Task objective:
Copy nothing from the entries below except the lines from the one containing "update: remove some erroneous spacing" through the one containing "update: move flood control to session", and copy those exactly.

=====

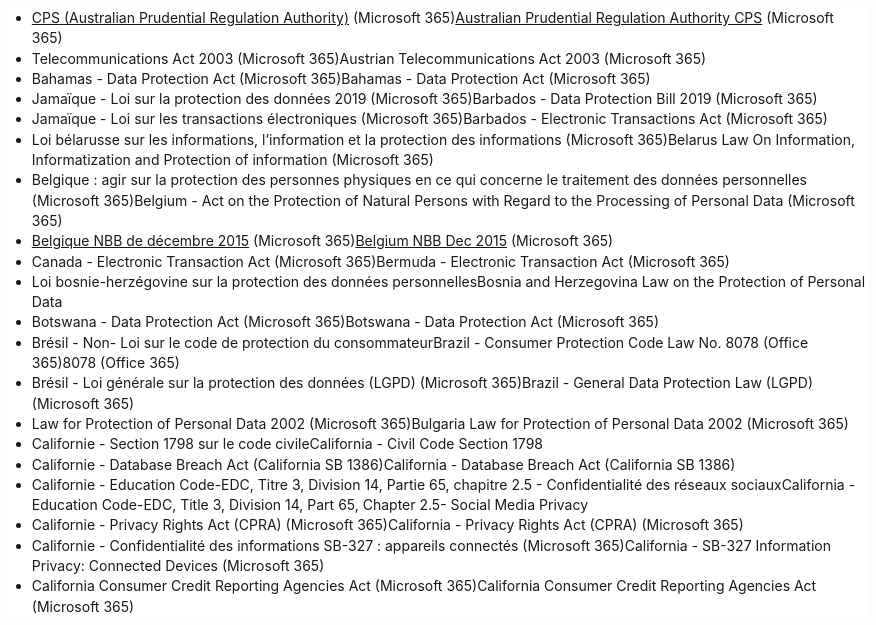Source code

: - <span data-ttu-id="9358d-156">[CPS (Australian Prudential Regulation Authority)](/compliance/regulatory/offering-apra-australia) (Microsoft 365)</span><span class="sxs-lookup"><span data-stu-id="9358d-156">[Australian Prudential Regulation Authority CPS](/compliance/regulatory/offering-apra-australia) (Microsoft 365)</span></span>
- <span data-ttu-id="9358d-157">Telecommunications Act 2003 (Microsoft 365)</span><span class="sxs-lookup"><span data-stu-id="9358d-157">Austrian Telecommunications Act 2003 (Microsoft 365)</span></span>
- <span data-ttu-id="9358d-158">Bahamas - Data Protection Act (Microsoft 365)</span><span class="sxs-lookup"><span data-stu-id="9358d-158">Bahamas -  Data Protection Act (Microsoft 365)</span></span>
- <span data-ttu-id="9358d-159">Jamaïque - Loi sur la protection des données 2019 (Microsoft 365)</span><span class="sxs-lookup"><span data-stu-id="9358d-159">Barbados - Data Protection Bill 2019 (Microsoft 365)</span></span>
- <span data-ttu-id="9358d-160">Jamaïque - Loi sur les transactions électroniques (Microsoft 365)</span><span class="sxs-lookup"><span data-stu-id="9358d-160">Barbados - Electronic Transactions Act (Microsoft 365)</span></span>
- <span data-ttu-id="9358d-161">Loi bélarusse sur les informations, l’information et la protection des informations (Microsoft 365)</span><span class="sxs-lookup"><span data-stu-id="9358d-161">Belarus Law On Information, Informatization and Protection of information (Microsoft 365)</span></span>
- <span data-ttu-id="9358d-162">Belgique : agir sur la protection des personnes physiques en ce qui concerne le traitement des données personnelles (Microsoft 365)</span><span class="sxs-lookup"><span data-stu-id="9358d-162">Belgium - Act on the Protection of Natural Persons with Regard to the Processing of Personal Data (Microsoft 365)</span></span>
- <span data-ttu-id="9358d-163">[Belgique NBB de décembre 2015](/compliance/regulatory/offering-nbb-fsma-belgium) (Microsoft 365)</span><span class="sxs-lookup"><span data-stu-id="9358d-163">[Belgium NBB Dec 2015](/compliance/regulatory/offering-nbb-fsma-belgium) (Microsoft 365)</span></span>
- <span data-ttu-id="9358d-164">Canada - Electronic Transaction Act (Microsoft 365)</span><span class="sxs-lookup"><span data-stu-id="9358d-164">Bermuda - Electronic Transaction Act (Microsoft 365)</span></span>
- <span data-ttu-id="9358d-165">Loi bosnie-herzégovine sur la protection des données personnelles</span><span class="sxs-lookup"><span data-stu-id="9358d-165">Bosnia and Herzegovina Law on the Protection of Personal Data</span></span>
- <span data-ttu-id="9358d-166">Botswana - Data Protection Act (Microsoft 365)</span><span class="sxs-lookup"><span data-stu-id="9358d-166">Botswana - Data Protection Act (Microsoft 365)</span></span>
- <span data-ttu-id="9358d-167">Brésil - Non- Loi sur le code de protection du consommateur</span><span class="sxs-lookup"><span data-stu-id="9358d-167">Brazil - Consumer Protection Code Law No.</span></span> <span data-ttu-id="9358d-168">8078 (Office 365)</span><span class="sxs-lookup"><span data-stu-id="9358d-168">8078 (Office 365)</span></span>
- <span data-ttu-id="9358d-169">Brésil - Loi générale sur la protection des données (LGPD) (Microsoft 365)</span><span class="sxs-lookup"><span data-stu-id="9358d-169">Brazil - General Data Protection Law (LGPD) (Microsoft 365)</span></span>
- <span data-ttu-id="9358d-170">Law for Protection of Personal Data 2002 (Microsoft 365)</span><span class="sxs-lookup"><span data-stu-id="9358d-170">Bulgaria Law for Protection of Personal Data 2002 (Microsoft 365)</span></span>
- <span data-ttu-id="9358d-171">Californie - Section 1798 sur le code civile</span><span class="sxs-lookup"><span data-stu-id="9358d-171">California - Civil Code Section 1798</span></span>
- <span data-ttu-id="9358d-172">Californie - Database Breach Act (California SB 1386)</span><span class="sxs-lookup"><span data-stu-id="9358d-172">California - Database Breach Act (California SB 1386)</span></span>
- <span data-ttu-id="9358d-173">Californie - Education Code-EDC, Titre 3, Division 14, Partie 65, chapitre 2.5 - Confidentialité des réseaux sociaux</span><span class="sxs-lookup"><span data-stu-id="9358d-173">California - Education Code-EDC, Title 3, Division 14, Part 65, Chapter 2.5- Social Media Privacy</span></span>
- <span data-ttu-id="9358d-174">Californie - Privacy Rights Act (CPRA) (Microsoft 365)</span><span class="sxs-lookup"><span data-stu-id="9358d-174">California - Privacy Rights Act (CPRA) (Microsoft 365)</span></span>
- <span data-ttu-id="9358d-175">Californie - Confidentialité des informations SB-327 : appareils connectés (Microsoft 365)</span><span class="sxs-lookup"><span data-stu-id="9358d-175">California - SB-327 Information Privacy: Connected Devices (Microsoft 365)</span></span>
- <span data-ttu-id="9358d-176">California Consumer Credit Reporting Agencies Act (Microsoft 365)</span><span class="sxs-lookup"><span data-stu-id="9358d-176">California Consumer Credit Reporting Agencies Act (Microsoft 365)</span></span>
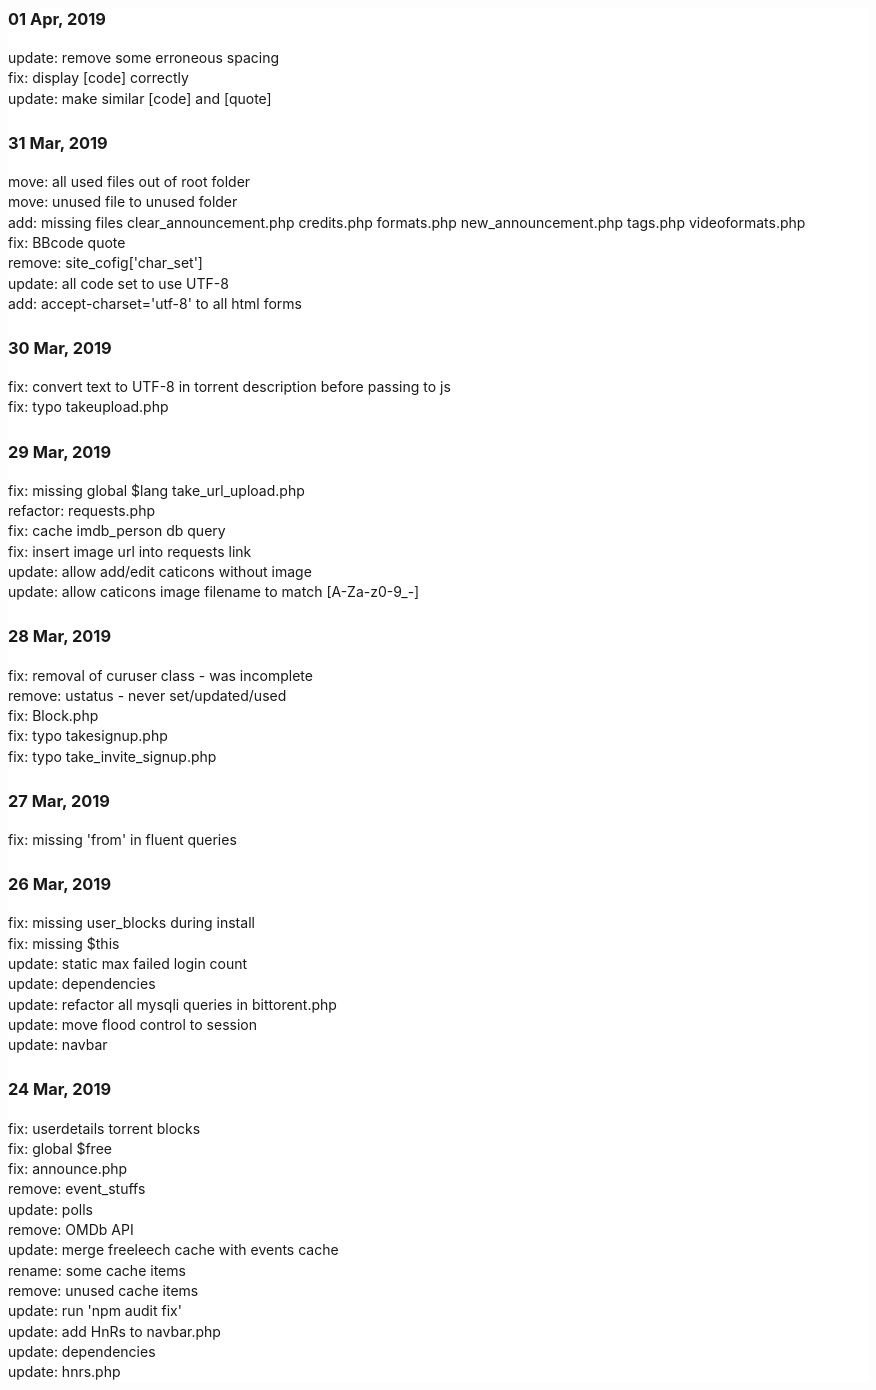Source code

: ### 01 Apr, 2019
update: remove some erroneous spacing  
fix: display [code] correctly  
update: make similar [code] and [quote]  

### 31 Mar, 2019
move: all used files out of root folder  
move: unused file to unused folder  
add: missing files clear_announcement.php credits.php formats.php new_announcement.php tags.php videoformats.php  
fix: BBcode quote  
remove: site_cofig['char_set']  
update: all code set to use UTF-8  
add: accept-charset='utf-8' to all html forms  

### 30 Mar, 2019
fix: convert text to UTF-8 in torrent description before passing to js  
fix: typo takeupload.php  

### 29 Mar, 2019
fix: missing global $lang take_url_upload.php  
refactor: requests.php  
fix: cache imdb_person db query  
fix: insert image url into requests link  
update: allow add/edit caticons without image  
update: allow caticons image filename to match [A-Za-z0-9_\-]  

### 28 Mar, 2019
fix: removal of curuser class - was incomplete  
remove: ustatus - never set/updated/used  
fix: Block.php  
fix: typo takesignup.php  
fix: typo take_invite_signup.php  

### 27 Mar, 2019
fix: missing 'from' in fluent queries  

### 26 Mar, 2019
fix: missing user_blocks during install  
fix: missing $this  
update: static max failed login count  
update: dependencies  
update: refactor all mysqli queries in bittorent.php  
update: move flood control to session  
update: navbar  

### 24 Mar, 2019
fix: userdetails torrent blocks  
fix: global $free  
fix: announce.php  
remove: event_stuffs  
update: polls  
remove: OMDb API  
update: merge freeleech cache with events cache  
rename: some cache items  
remove: unused cache items  
update: run 'npm audit fix'  
update: add HnRs to navbar.php  
update: dependencies  
update: hnrs.php  
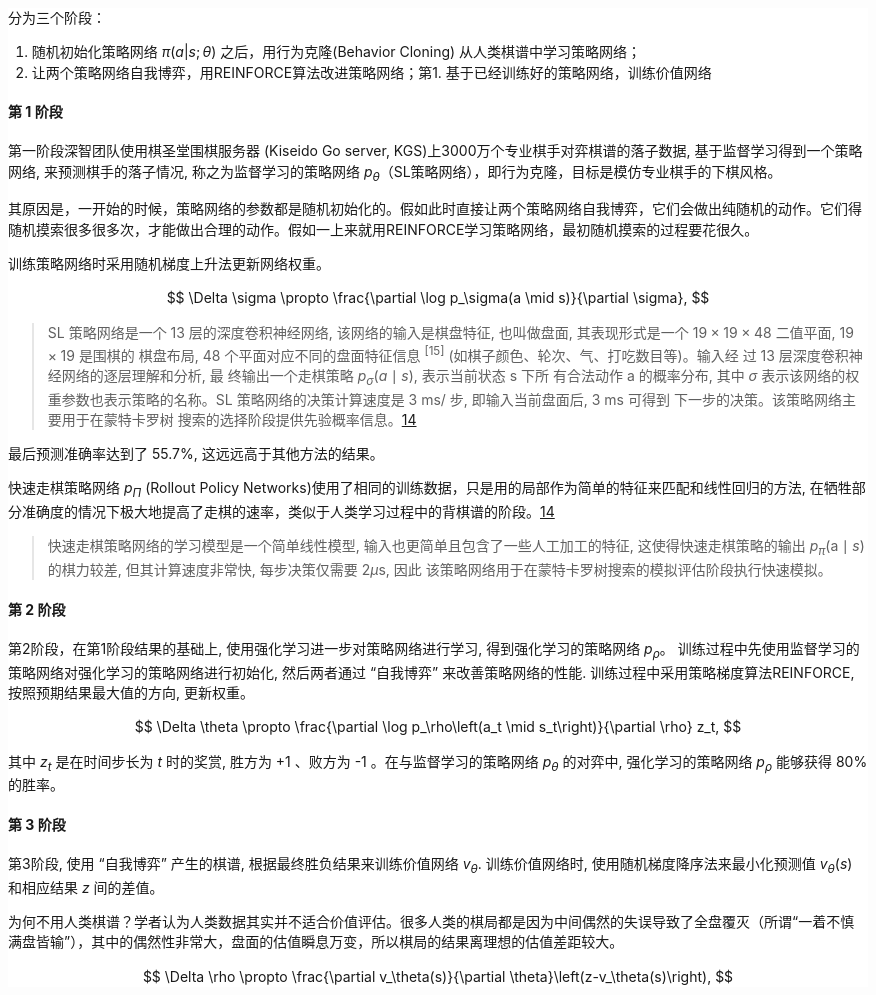 分为三个阶段：

1. 随机初始化策略网络 $π(a|s; θ)$ 之后，用行为克隆(Behavior Cloning) 从人类棋谱中学习策略网络；
1. 让两个策略网络自我博弈，用REINFORCE算法改进策略网络；第1. 基于已经训练好的策略网络，训练价值网络

#### 第 1 阶段

第一阶段深智团队使用棋圣堂围棋服务器 (Kiseido Go server, KGS)上3000万个专业棋手对弈棋谱的落子数据, 基于监督学习得到一个策略网络, 来预测棋手的落子情况, 称之为监督学习的策略网络 $p_\theta$（SL策略网络），即行为克隆，目标是模仿专业棋手的下棋风格。

其原因是，一开始的时候，策略网络的参数都是随机初始化的。假如此时直接让两个策略网络自我博弈，它们会做出纯随机的动作。它们得随机摸索很多很多次，才能做出合理的动作。假如一上来就用REINFORCE学习策略网络，最初随机摸索的过程要花很久。

训练策略网络时采用随机梯度上升法更新网络权重。

$$
\Delta \sigma \propto \frac{\partial \log p_\sigma(a \mid s)}{\partial \sigma},
$$

> SL 策略网络是一个 13 层的深度卷积神经网络, 该网络的输入是棋盘特征, 也叫做盘面, 其表现形式是一个 $19 \times 19 \times 48$ 二值平面, $19 \times 19$ 是围棋的 棋盘布局, 48 个平面对应不同的盘面特征信息 ${ }^{[15]}$ (如棋子颜色、轮次、气、打吃数目等)。输入经 过 13 层深度卷积神经网络的逐层理解和分析, 最 终输出一个走棋策略 $p_\sigma(a \mid s)$, 表示当前状态 $\mathrm{s}$ 下所 有合法动作 $\mathrm{a}$ 的概率分布, 其中 $\sigma$ 表示该网络的权 重参数也表示策略的名称。SL 策略网络的决策计算速度是 $3 \mathrm{~ms} /$ 步, 即输入当前盘面后, $3 \mathrm{~ms}$ 可得到 下一步的决策。该策略网络主要用于在蒙特卡罗树 搜索的选择阶段提供先验概率信息。[14]

最后预测准确率达到了 $55.7 \%$, 这远远高于其他方法的结果。

快速走棋策略网络 $p_{\Pi}$ (Rollout Policy Networks)使用了相同的训练数据，只是用的局部作为简单的特征来匹配和线性回归的方法, 在牺牲部分准确度的情况下极大地提高了走棋的速率，类似于人类学习过程中的背棋谱的阶段。[14]

> 快速走棋策略网络的学习模型是一个简单线性模型, 输入也更简单且包含了一些人工加工的特征, 这使得快速走棋策略的输出 $p_\pi(\mathrm{a} \mid s)$ 的棋力较差, 但其计算速度非常快, 每步决策仅需要 $2 \mu \mathrm{s}$, 因此 该策略网络用于在蒙特卡罗树搜索的模拟评估阶段执行快速模拟。

#### 第 2 阶段

第2阶段，在第1阶段结果的基础上, 使用强化学习进一步对策略网络进行学习, 得到强化学习的策略网络 $p_\rho$。 训练过程中先使用监督学习的策略网络对强化学习的策略网络进行初始化, 然后两者通过 “自我博弈” 来改善策略网络的性能. 训练过程中采用策略梯度算法REINFORCE, 按照预期结果最大值的方向, 更新权重。

$$
\Delta \theta \propto \frac{\partial \log p_\rho\left(a_t \mid s_t\right)}{\partial \rho} z_t,
$$

其中 $z_t$ 是在时间步长为 $t$ 时的奖赏, 胜方为 +1 、败方为 -1 。在与监督学习的策略网络 $p_\theta$ 的对弈中, 强化学习的策略网络 $p_\rho$ 能够获得 $80 \%$ 的胜率。



#### 第 3 阶段

第3阶段, 使用 “自我博弈” 产生的棋谱, 根据最终胜负结果来训练价值网络 $v_\theta$. 训练价值网络时, 使用随机梯度降序法来最小化预测值 $v_\theta(s)$ 和相应结果 $z$ 间的差值。

为何不用人类棋谱？学者认为人类数据其实并不适合价值评估。很多人类的棋局都是因为中间偶然的失误导致了全盘覆灭（所谓“一着不慎满盘皆输”），其中的偶然性非常大，盘面的估值瞬息万变，所以棋局的结果离理想的估值差距较大。

$$
\Delta \rho \propto \frac{\partial v_\theta(s)}{\partial \theta}\left(z-v_\theta(s)\right),
$$


[1]: https://www.math.pku.edu.cn/teachers/zhzhang/drl_v1.pdf
[2]: http://ir.ia.ac.cn/handle/173211/15288
[3]: http://pg.jrj.com.cn/acc/Res/CN_RES/INDUS/2023/2/9/27c20431-8ed3-4562-83b5-5c82706f28a5.pdf
[4]: https://www.bilibili.com/video/BV147411i7tM/?spm_id_from=333.337.search-card.all.click
[5]: https://www.bilibili.com/video/BV1EV41177VF/?spm_id_from=333.337.search-card.all.click&vd_source=bca0a3605754a98491958094024e5fe3
[6]: https://www.bilibili.com/video/BV1PD4y147gK/?spm_id_from=333.337.search-card.all.click&vd_source=bca0a3605754a98491958094024e5fe3
[7]: https://zhuanlan.zhihu.com/p/31809930#%E6%9C%89%E9%99%90%E7%8A%B6%E6%80%81%E9%9B%B6%E5%92%8C%E5%AE%8C%E5%85%A8%E4%BF%A1%E6%81%AF%E4%B8%A4%E4%BA%BA%E5%8D%9A%E5%BC%88
[8]: https://www.bilibili.com/video/BV1Fj411374z?p=5&vd_source=bca0a3605754a98491958094024e5fe3
[11]: https://github.com/lightvector/KataGo
[12]: https://www.bilibili.com/video/BV1464y127i7?p=8&vd_source=bca0a3605754a98491958094024e5fe3
[13]: https://www.bilibili.com/video/BV18v411v794/?spm_id_from=333.999.0.0&vd_source=bca0a3605754a98491958094024e5fe3
[14]: https://github.com/borninfreedom/DeepLearning/blob/master/Papers/AlphaZero%E5%8E%9F%E7%90%86%E4%B8%8E%E5%90%AF%E7%A4%BA.pdf
[15]: https://arxiv.org/abs/1701.07274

=====

Reply:
update: remove some erroneous spacing  
fix: display [code] correctly  
update: make similar [code] and [quote]  

### 31 Mar, 2019
move: all used files out of root folder  
move: unused file to unused folder  
add: missing files clear_announcement.php credits.php formats.php new_announcement.php tags.php videoformats.php  
fix: BBcode quote  
remove: site_cofig['char_set']  
update: all code set to use UTF-8  
add: accept-charset='utf-8' to all html forms  

### 30 Mar, 2019
fix: convert text to UTF-8 in torrent description before passing to js  
fix: typo takeupload.php  

### 29 Mar, 2019
fix: missing global $lang take_url_upload.php  
refactor: requests.php  
fix: cache imdb_person db query  
fix: insert image url into requests link  
update: allow add/edit caticons without image  
update: allow caticons image filename to match [A-Za-z0-9_\-]  

### 28 Mar, 2019
fix: removal of curuser class - was incomplete  
remove: ustatus - never set/updated/used  
fix: Block.php  
fix: typo takesignup.php  
fix: typo take_invite_signup.php  

### 27 Mar, 2019
fix: missing 'from' in fluent queries  

### 26 Mar, 2019
fix: missing user_blocks during install  
fix: missing $this  
update: static max failed login count  
update: dependencies  
update: refactor all mysqli queries in bittorent.php  
update: move flood control to session  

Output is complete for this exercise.